Unopened
by Doug Hoekstra
Five-Minute Books
Songwriter and author Doug Hoekstra has been favoring us with his art for a while – his first solo record, When the Tubes Begin to Glow was released in 1994, and now, with the release of his third book Unopened, it’s fair to say that Hoekstra has learned his craft well. This book of poetry – following Bothering the Coffee Drinkers from 2006 and his delightful look at his love of baseball, 2015’s The Tenth Inning – is vintage Hoekstra. Topics range from fatherhood to music, relationships to politics, broken into three sections.
Poetry is a singular endeavor, for the most part. The writer puts his thoughts into verse, onto paper, with no idea of how his creation will be taken. There is generally no crowd gathered to witness the birth of a poem, and a poet sends his creations out into the world with equal parts hope and fear. The best art resonates because it causes an emotional response – the rest is doggerel.
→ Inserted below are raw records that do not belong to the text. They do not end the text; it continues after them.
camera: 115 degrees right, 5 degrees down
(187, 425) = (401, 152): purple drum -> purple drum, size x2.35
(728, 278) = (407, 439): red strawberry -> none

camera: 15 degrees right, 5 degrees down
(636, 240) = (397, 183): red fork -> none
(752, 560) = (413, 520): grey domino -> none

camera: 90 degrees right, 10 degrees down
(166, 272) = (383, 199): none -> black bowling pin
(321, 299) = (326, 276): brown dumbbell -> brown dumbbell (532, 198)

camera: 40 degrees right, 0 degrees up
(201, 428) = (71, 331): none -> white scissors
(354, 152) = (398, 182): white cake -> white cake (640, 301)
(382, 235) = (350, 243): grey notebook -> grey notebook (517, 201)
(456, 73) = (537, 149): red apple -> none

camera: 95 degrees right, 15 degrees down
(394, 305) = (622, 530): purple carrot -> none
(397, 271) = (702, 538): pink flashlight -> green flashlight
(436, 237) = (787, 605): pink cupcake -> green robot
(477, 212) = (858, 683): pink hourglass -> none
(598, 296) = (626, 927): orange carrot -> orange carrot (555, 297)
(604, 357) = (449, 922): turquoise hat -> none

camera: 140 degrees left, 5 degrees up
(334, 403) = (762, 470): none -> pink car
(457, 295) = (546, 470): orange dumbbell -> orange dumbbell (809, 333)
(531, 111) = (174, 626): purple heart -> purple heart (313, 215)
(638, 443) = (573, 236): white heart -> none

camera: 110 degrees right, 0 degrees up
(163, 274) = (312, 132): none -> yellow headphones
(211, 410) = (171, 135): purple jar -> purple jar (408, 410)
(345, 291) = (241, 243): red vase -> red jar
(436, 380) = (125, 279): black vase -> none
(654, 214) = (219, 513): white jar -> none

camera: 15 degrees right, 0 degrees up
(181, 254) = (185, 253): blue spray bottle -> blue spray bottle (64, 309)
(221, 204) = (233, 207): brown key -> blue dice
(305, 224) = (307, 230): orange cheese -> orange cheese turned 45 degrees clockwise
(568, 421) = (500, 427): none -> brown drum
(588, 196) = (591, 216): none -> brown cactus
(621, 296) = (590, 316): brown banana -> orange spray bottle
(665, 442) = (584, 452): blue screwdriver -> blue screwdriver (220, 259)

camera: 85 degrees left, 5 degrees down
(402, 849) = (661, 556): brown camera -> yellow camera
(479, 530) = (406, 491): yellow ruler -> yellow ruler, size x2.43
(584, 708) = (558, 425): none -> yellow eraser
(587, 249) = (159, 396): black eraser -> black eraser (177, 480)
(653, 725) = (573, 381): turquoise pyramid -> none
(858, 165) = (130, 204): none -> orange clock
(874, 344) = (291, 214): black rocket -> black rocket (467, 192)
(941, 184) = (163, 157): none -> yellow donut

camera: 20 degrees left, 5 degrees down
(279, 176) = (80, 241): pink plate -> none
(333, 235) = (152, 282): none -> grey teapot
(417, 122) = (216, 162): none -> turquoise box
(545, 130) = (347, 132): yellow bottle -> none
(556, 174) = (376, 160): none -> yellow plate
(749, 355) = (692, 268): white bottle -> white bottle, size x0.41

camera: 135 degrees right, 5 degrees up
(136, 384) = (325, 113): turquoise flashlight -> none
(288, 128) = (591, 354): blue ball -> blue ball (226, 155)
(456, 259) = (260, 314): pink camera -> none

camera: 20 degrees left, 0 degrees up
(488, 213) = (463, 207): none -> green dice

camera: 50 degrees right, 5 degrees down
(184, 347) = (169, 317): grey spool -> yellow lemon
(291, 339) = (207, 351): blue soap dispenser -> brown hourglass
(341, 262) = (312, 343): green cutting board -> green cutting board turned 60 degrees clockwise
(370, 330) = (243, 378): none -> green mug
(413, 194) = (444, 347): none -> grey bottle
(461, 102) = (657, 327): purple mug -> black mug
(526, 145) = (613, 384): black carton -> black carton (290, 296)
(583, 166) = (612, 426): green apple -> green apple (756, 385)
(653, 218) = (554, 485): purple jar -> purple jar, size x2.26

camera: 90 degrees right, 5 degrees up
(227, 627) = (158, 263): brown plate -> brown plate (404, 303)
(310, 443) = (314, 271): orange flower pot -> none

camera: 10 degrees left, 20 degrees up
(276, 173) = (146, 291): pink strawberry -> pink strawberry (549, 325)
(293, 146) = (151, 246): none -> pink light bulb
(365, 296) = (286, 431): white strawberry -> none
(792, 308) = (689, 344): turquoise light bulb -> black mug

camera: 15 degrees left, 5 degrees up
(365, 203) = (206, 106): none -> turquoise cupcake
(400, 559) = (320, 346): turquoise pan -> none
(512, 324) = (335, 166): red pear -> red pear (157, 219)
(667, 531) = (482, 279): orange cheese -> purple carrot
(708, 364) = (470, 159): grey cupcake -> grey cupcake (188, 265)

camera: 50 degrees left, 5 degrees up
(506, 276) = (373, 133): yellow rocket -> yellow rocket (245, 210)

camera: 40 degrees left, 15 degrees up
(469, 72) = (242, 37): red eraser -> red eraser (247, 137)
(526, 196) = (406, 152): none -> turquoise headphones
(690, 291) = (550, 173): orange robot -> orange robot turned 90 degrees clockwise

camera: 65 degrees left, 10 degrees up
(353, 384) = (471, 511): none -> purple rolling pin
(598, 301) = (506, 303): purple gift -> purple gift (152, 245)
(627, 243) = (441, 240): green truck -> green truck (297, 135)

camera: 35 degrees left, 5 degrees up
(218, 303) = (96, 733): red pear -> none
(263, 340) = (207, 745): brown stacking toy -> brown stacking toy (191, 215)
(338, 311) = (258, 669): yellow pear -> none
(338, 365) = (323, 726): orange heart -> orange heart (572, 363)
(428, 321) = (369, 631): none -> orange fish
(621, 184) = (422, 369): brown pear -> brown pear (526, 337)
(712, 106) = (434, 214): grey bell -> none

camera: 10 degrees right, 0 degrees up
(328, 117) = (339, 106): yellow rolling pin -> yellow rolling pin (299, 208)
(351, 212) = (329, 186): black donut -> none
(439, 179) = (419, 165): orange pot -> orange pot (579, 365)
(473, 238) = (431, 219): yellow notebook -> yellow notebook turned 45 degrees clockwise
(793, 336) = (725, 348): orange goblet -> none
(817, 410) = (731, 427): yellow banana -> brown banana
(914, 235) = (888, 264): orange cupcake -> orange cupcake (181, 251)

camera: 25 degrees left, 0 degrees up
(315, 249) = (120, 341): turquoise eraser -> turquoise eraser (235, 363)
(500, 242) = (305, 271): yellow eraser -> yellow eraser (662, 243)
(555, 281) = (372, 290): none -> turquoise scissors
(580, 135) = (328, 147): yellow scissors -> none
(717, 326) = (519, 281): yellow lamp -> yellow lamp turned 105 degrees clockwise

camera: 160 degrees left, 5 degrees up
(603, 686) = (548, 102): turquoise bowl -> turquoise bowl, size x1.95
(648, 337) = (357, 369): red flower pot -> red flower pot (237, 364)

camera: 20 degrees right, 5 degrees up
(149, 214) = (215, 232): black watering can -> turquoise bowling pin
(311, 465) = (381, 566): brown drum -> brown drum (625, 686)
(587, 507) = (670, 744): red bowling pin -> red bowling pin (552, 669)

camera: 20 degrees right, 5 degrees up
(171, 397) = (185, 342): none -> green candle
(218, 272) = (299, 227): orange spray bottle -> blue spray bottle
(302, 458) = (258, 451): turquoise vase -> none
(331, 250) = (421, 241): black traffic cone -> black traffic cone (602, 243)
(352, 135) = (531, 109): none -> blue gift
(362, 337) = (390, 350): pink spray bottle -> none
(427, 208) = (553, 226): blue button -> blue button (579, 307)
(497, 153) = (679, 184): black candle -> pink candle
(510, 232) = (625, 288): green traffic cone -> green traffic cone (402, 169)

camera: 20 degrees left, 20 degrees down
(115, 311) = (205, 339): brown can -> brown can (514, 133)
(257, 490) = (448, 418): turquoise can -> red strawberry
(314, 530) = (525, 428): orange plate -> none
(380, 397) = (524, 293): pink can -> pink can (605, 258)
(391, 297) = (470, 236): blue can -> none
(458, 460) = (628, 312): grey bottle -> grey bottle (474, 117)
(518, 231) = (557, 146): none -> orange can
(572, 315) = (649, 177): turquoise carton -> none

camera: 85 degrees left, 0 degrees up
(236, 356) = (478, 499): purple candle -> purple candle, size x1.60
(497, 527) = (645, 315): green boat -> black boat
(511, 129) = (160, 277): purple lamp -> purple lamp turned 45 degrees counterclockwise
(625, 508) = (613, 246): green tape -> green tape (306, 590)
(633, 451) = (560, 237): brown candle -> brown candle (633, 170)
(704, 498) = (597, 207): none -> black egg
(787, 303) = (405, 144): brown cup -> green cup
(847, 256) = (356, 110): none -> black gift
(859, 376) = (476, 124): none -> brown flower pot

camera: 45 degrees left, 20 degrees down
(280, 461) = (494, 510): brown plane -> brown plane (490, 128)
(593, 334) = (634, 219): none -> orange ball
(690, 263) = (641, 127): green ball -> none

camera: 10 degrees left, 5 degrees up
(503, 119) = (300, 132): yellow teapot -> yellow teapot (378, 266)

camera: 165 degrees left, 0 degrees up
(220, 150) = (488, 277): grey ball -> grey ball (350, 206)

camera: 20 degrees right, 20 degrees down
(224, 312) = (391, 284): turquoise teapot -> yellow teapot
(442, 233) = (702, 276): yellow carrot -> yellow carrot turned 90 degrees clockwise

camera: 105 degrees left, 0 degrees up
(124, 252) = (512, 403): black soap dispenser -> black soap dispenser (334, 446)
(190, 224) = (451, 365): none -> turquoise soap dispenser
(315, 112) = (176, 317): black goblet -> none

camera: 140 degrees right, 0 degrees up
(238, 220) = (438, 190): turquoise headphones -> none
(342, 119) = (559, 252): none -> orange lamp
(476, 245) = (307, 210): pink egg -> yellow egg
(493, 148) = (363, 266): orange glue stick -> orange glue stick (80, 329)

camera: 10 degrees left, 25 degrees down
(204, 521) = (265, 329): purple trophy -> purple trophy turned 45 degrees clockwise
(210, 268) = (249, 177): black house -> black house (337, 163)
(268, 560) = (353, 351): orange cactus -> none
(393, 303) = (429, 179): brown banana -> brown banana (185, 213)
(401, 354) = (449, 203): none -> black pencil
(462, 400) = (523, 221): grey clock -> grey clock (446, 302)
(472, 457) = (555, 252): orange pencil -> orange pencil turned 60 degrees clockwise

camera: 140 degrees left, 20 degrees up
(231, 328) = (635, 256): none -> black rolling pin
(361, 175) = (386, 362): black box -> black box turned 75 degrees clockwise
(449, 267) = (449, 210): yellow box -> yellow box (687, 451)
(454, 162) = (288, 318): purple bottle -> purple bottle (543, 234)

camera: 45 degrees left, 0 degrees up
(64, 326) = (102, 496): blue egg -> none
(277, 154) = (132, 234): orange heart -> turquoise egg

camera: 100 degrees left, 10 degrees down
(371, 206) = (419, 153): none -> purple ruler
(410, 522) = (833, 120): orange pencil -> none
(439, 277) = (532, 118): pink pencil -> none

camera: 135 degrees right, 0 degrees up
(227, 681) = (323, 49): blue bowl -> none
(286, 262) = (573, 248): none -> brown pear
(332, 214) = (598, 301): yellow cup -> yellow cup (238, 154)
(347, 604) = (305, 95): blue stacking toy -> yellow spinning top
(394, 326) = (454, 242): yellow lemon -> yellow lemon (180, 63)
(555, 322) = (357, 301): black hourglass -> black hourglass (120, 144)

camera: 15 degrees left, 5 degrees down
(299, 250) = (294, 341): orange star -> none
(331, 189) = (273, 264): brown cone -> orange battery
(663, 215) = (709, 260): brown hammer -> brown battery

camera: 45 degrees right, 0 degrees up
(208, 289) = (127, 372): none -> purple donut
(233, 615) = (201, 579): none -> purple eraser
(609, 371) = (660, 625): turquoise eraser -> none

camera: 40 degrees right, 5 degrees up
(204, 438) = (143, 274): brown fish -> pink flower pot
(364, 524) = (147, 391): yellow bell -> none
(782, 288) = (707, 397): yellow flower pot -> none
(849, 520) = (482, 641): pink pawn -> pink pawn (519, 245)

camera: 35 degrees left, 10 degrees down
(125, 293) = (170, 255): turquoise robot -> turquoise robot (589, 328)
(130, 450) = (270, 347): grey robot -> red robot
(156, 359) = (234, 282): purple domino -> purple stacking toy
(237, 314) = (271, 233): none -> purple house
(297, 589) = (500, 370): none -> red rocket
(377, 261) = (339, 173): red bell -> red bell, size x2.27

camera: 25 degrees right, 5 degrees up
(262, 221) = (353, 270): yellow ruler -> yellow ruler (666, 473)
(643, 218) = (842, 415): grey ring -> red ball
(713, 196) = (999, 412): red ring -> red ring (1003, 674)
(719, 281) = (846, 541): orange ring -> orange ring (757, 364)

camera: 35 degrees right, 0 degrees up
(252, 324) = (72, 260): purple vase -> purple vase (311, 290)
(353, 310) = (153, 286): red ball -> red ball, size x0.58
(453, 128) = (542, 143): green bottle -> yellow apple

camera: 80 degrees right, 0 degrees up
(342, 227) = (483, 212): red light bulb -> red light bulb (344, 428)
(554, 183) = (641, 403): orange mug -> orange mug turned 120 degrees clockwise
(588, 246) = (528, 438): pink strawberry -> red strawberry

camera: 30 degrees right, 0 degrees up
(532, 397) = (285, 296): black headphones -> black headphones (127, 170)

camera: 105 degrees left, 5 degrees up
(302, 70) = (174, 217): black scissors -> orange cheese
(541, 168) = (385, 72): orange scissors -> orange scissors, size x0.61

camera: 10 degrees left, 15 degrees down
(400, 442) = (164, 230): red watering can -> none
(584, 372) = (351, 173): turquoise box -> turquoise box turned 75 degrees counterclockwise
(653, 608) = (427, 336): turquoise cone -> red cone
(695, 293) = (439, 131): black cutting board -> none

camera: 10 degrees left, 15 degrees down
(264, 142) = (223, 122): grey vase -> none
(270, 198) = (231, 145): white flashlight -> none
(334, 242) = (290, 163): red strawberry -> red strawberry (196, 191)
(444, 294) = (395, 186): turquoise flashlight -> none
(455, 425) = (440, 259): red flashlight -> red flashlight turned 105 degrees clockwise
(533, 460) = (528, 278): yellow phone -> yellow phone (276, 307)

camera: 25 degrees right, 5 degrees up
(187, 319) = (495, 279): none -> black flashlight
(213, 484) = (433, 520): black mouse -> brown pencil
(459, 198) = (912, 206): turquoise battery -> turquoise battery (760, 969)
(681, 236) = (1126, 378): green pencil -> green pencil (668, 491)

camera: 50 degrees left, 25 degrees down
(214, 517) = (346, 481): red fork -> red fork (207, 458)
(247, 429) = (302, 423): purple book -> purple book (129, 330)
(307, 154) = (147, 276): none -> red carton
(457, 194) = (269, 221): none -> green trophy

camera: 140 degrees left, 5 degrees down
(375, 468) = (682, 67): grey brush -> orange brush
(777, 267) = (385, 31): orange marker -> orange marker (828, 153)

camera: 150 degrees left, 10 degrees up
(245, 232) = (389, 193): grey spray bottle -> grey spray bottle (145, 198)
It could be a song that makes you recall a memory, a novel that informed you, or, in the case with Doug Hoekstra, a poem that so precisely illuminates a “sudden enlightenment” – a satori. This came for me reading his ode to irreverent rascal fellow poet “Buk”:
Reading Bukowski write about cats is like punching a hole in a giant bag tied around the world
This is exactly what happened to me in high school. Trapped in suburbia, desperate for anything that was new and exotic led me to Bukowski, Kerouac, Ginsberg and all the rest. It changed my life – it allowed me to escape the “giant bag” that surrounded me.
Unopened is a brief tome, but in its pages there lies a moment of recognition for most likely every reader willing to take the time to discover. Kudos to Doug Hoekstra for allowing me to recall the time the world changed.